## Written problem 1
Print the part of the artist biography that begins at the words "Image credit: Eva" and ends after the words "and a podcast.".
## Written problem 2
Using the artist biography, answer each question on its own line:
(a) Since what year has Rozendaal been making websites as artworks?
(b) Through what do collectors become the owners of his website works?
(c) Which Tokyo venue appears among the places where he has exhibited?

## Given text
──────────

Image credit: Eva & Franco

Artists

Rafaël Rozendaal is a Dutch-Brazillian visual artist who uses the internet as his canvas. Since 1999 Rozendaal has been making websites as artworks, unique abstract compositions coded with ever generating algorithms. His websites attract 40 million visits per year. He also creates installations, tapestries, lenticulars, haiku, lectures, and a podcast.

He’s exhibited in Times Square, and Centre Pompidou, Valencia Biennial, Casa Franca Brasil Rio, TSCA Gallery Tokyo, Seoul Art Square and Stedelijk Museum amongst others. Rozendaal is a pioneer in the idea of collecting digital art in the form of websites. Since first creating these digital works, they have been sold to collectors who become the owners via a dedicated domain name. His early and ongoing digital sales served as a precursor to NFTs, predicting the idea of digital art collecting. Now Rozendaal uses hosts Artblocks to produce NFTs, in particular a series that has gone on  raise over $400K for arts and tech organisation Rhizome.

──────────

## Information provided
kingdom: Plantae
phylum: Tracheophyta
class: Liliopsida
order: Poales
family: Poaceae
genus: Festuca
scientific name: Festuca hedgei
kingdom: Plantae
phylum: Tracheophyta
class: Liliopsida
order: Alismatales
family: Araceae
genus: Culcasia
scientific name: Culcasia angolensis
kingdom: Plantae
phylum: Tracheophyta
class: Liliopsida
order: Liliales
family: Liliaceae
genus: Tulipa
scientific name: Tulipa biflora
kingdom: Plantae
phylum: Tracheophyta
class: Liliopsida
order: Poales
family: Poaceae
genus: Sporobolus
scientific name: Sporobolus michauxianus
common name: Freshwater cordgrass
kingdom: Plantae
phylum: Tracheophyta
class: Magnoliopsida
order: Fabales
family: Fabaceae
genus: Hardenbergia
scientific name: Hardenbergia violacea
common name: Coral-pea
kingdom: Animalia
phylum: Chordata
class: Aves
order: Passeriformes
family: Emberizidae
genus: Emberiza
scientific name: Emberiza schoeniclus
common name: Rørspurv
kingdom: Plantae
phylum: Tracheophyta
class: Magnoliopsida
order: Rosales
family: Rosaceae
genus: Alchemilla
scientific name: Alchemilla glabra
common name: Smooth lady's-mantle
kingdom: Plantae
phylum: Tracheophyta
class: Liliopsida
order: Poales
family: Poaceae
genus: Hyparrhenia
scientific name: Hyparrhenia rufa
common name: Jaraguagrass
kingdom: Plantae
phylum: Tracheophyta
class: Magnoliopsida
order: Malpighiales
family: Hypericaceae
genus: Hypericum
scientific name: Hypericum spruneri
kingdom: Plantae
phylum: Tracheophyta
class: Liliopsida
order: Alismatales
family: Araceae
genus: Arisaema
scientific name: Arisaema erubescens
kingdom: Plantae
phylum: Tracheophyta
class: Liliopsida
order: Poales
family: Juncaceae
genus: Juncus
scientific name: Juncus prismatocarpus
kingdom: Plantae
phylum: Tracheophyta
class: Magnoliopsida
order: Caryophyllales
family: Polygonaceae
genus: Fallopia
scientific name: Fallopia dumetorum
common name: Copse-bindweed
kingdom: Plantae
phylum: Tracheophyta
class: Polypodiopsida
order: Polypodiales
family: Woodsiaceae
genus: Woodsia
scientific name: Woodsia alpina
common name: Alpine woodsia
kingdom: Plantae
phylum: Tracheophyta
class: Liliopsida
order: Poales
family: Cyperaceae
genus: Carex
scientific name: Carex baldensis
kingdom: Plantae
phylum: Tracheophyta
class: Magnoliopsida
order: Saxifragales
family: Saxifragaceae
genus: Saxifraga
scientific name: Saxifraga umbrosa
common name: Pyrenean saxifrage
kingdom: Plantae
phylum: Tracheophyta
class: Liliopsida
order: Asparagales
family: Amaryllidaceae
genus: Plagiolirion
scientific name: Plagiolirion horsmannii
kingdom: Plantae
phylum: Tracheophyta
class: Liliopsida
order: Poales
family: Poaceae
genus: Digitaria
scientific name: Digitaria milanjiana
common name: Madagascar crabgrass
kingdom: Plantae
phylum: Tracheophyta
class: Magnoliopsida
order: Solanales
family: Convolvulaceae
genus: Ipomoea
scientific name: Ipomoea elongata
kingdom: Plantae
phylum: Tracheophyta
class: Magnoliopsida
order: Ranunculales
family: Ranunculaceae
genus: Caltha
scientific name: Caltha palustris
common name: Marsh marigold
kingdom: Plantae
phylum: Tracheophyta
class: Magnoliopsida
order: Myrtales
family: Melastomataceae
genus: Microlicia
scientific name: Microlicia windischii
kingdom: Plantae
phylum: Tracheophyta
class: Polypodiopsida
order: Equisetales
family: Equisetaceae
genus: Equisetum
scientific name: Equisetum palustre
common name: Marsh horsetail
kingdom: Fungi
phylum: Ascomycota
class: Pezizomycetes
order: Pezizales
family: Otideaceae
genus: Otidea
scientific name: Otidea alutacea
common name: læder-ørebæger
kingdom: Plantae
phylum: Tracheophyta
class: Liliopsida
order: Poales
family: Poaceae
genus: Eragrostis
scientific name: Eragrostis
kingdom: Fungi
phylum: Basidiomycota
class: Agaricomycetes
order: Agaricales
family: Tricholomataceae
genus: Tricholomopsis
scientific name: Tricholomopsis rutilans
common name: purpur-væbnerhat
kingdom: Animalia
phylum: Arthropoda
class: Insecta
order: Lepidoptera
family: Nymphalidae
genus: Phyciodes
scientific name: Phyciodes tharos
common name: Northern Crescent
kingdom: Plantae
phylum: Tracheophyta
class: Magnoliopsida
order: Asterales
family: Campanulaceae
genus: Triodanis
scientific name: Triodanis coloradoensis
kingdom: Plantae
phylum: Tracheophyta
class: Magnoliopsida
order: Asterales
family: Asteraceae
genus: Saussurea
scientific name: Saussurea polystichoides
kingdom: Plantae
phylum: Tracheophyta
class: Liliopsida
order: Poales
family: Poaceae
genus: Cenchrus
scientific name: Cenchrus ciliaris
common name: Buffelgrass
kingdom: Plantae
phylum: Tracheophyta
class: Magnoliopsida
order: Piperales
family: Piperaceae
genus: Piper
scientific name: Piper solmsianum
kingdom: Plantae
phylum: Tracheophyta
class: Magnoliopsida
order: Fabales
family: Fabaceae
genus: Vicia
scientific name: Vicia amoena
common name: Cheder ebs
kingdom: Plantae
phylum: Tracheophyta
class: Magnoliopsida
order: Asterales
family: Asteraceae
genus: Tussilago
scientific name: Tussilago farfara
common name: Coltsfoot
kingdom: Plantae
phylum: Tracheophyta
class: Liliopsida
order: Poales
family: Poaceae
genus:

──────────

## Complete response 1
Image credit: Eva & Franco

Artists

Rafaël Rozendaal is a Dutch-Brazillian visual artist who uses the internet as his canvas. Since 1999 Rozendaal has been making websites as artworks, unique abstract compositions coded with ever generating algorithms. His websites attract 40 million visits per year. He also creates installations, tapestries, lenticulars, haiku, lectures, and a podcast.

## Complete response 2
(a) 1999
(b) A dedicated domain name
(c) TSCA Gallery Tokyo